- Native to: Cameroon, Nigeria
- Region: Far North Province, Borno State, Adamawa State
- Native speakers: 210,000 (2005)
- Language family: Afro-Asiatic ChadicBiu–MandaraWandala–MafaMafa languages (A.5)South (c)Mafa; ; ; ; ; ;

Language codes
- ISO 639-3: maf
- Glottolog: mafa1239

= Mafa language =

Afro-Asiatic language

Mafa is an Afro-Asiatic language spoken in northern Cameroon and Northern Nigeria by the Mafa people.

==Dialects==
Mafa is widely spoken in the department of Mayo-Tsanaga from Mokolo to the north. Mafa includes the following dialects.

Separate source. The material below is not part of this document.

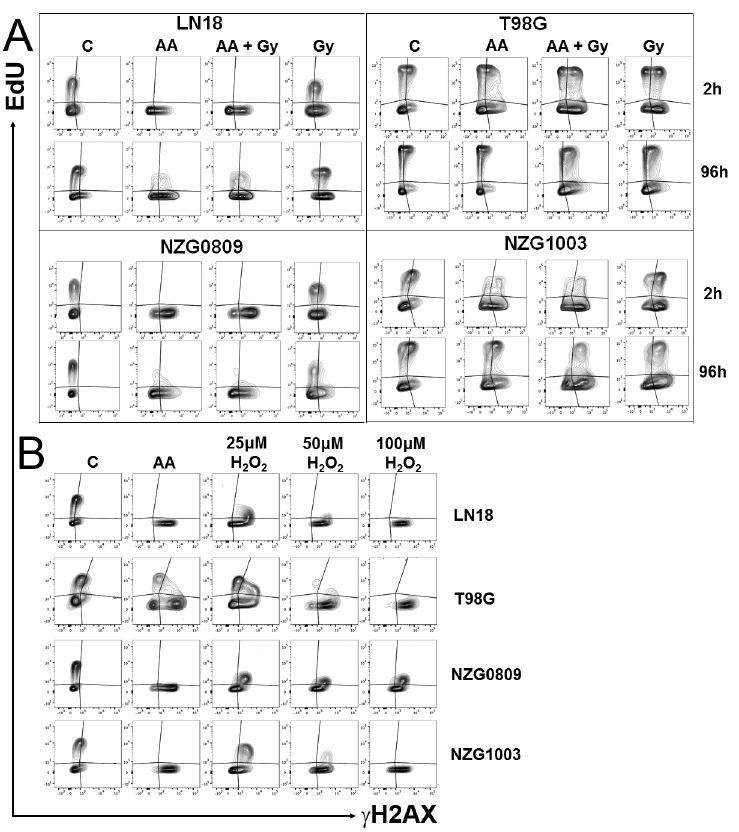
Figure 4. DNA synthesis indicated by EdU incorporation ( y -axis) versus DNA damage by γ H2AX foci ( x -axis). Cells were treated as indicated and harvested after 2 h (A and B) or 96 h ( A ). ( B ) Effect of a 1 h exposure to 5 mM AA compared with that of different concentrations of H 2 O 2 . Flow cytometry plots are representative of at least three independent experiments.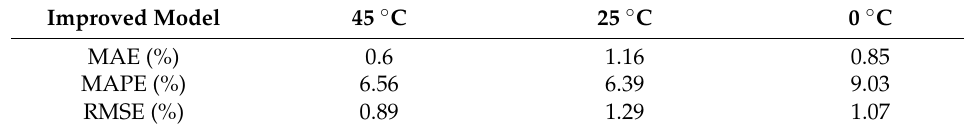
Table 3. Comparison of the model estimation results after improving the recurrent block.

- Central Mafa in Koza commune and in Mokolo town
- West Mafa in the northwest of Mokolo Commune (Magoumaz)
- East Mafa in the northeast (Soulede and Roua communes)

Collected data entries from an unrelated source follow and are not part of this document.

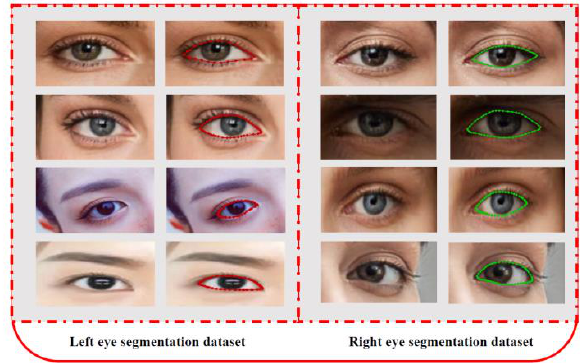
8 of 20 Figure 7. Directory of the eye image segmentation dataset. The images of the left and right eyes cropped from the original eye image are shown in Figure 8 as follows. (1) The characteristics of the left and right eyes were defined, and the images of the eyes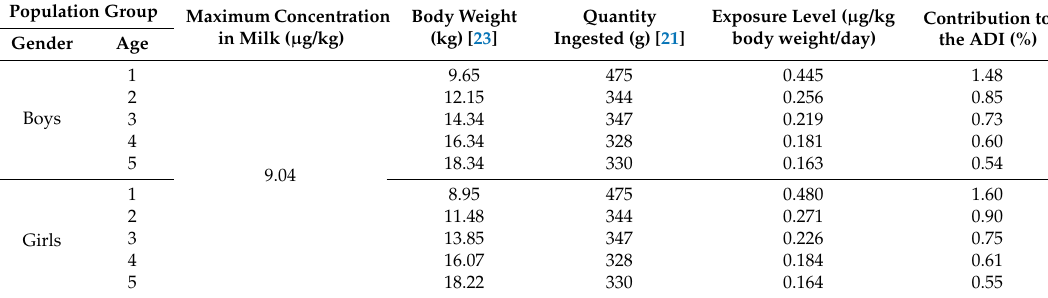
Table 6. Estimated dietary exposure to progesterone in raw milk in children aged between one and five years, using the maximum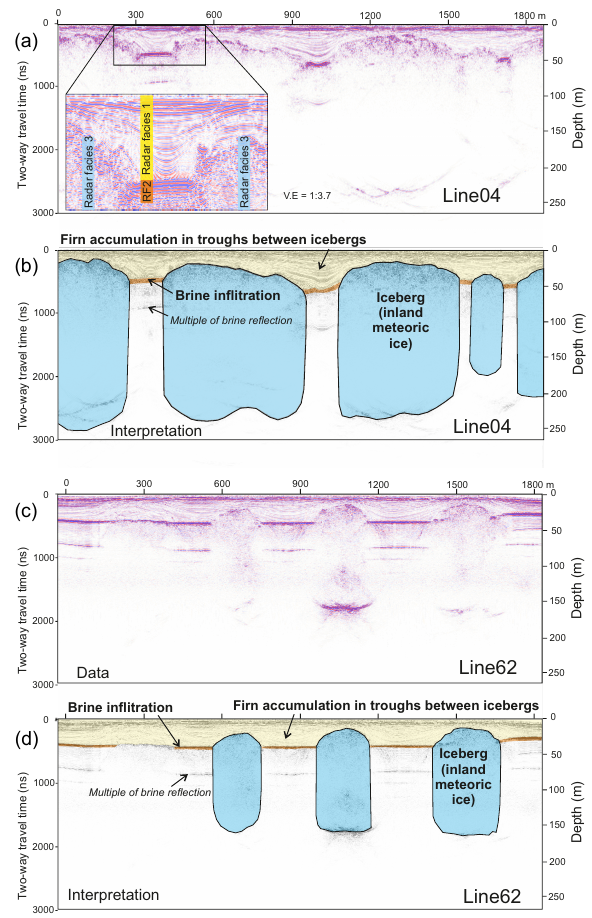
Figure 4. Ice shelf cross sections acquired with a 50MHz ground- penetrating radar system. Locations are marked in Fig. 2. Radar fa- cies descriptions and interpretations are given in the text. (a) Line 04 lies along one of the “railway tracks”. Three radar facies are identified (inset). (b) Interpretation of line 04. Radar facies 1 is in- terpreted as firn accumulated by snow fall and drift on the ice shelf. Radar facies 2 is interpreted as a brine horizon. Radar facies 3 is in- terpreted as blocks of meteoric ice that originate as icebergs calved off the inland ice sheet at the grounding line; the blocks are up to 200m thick. (c, d) Radar cross section from line 62 in the thinner ice shelf area between two of the “railway tracks”. The icebergs are significantly thinner and more widely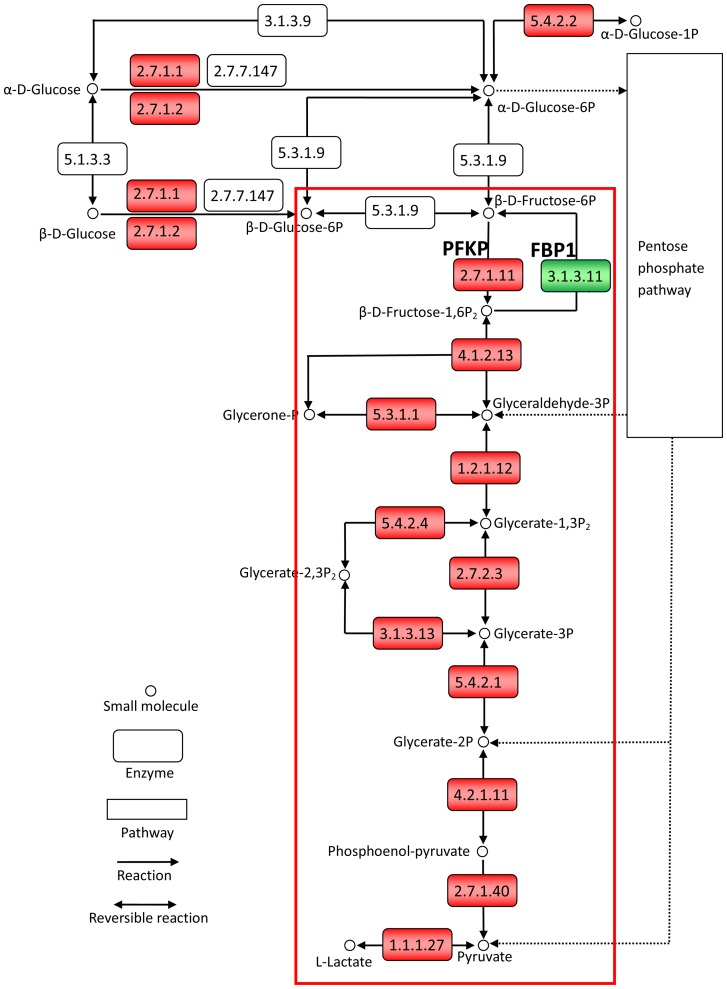
Upregulation of PFKP and downregulation of FBP1 contribute to ER− breast cancers.ER− DE genes in the glycolysis/gluconeogenesis pathway are denoted in red for upregulation and in green downregulation. The red frame indicates the elevated anaerobic glycolysis subpathway in ER− cancers. The figure is created based on KEGG pathway hsa00010. Only a part of the pathway is shown for clarity.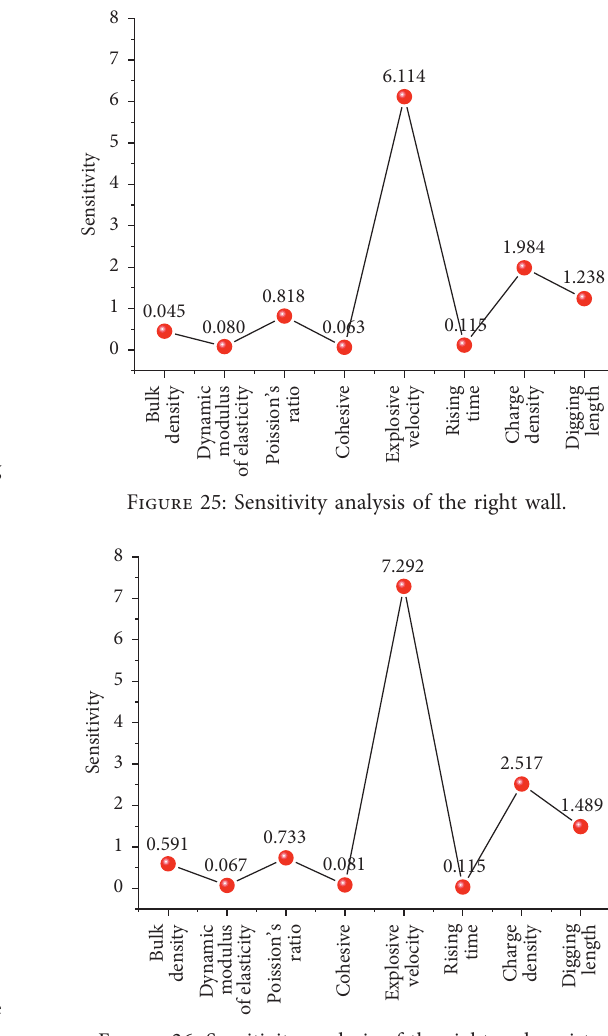
Figure 26: Sensitivity analysis of the right arch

There are 136,000 speakers in Cameroon.

== Phonology ==

=== Vowels ===

|  | Front |  | Central |  | Back |
|---|---|---|---|---|---|
| Close | i iː |  | ɨ | ʉ | u uː |
| Open-mid | ɛ | œ |  |  | ɔ |
| Open |  |  | a |  |  |

=== Consonants ===

|  |  | Labial | Dental/Alveolar |  | Palatal | Velar |  | Glottal |  |
| plain | sibilant | plain | lab. | plain | lab. |
| Nasal |  | m | n |  |  | (ŋ) |  |  |  |
| Stop/ Affricate | voiceless | p | t | t͡s | t͡ʃ | k | kʷ | ʔ |  |
| voiced | b | d | d͡z | d͡ʒ | ɡ | ɡʷ |  |  |
| prenasal | ᵐb | ⁿd | ⁿd͡z | ⁿd͡ʒ | ᵑɡ | ᵑɡʷ |  |  |
| implosive | ɓ | ɗ |  |  |  |  |  |  |
| Fricative | voiceless | f | ɬ | s | ʃ |  |  | h | hʷ |
| voiced | v | ɮ | z | ʒ | ɣ | ɣʷ |  |  |
| Approximant |  |  | l |  | j |  | w |  |  |
| Trill |  |  | r |  |  |  |  |  |  |

- /ᵑɡ/ is heard as a velar nasal [ŋ] when in word-final position.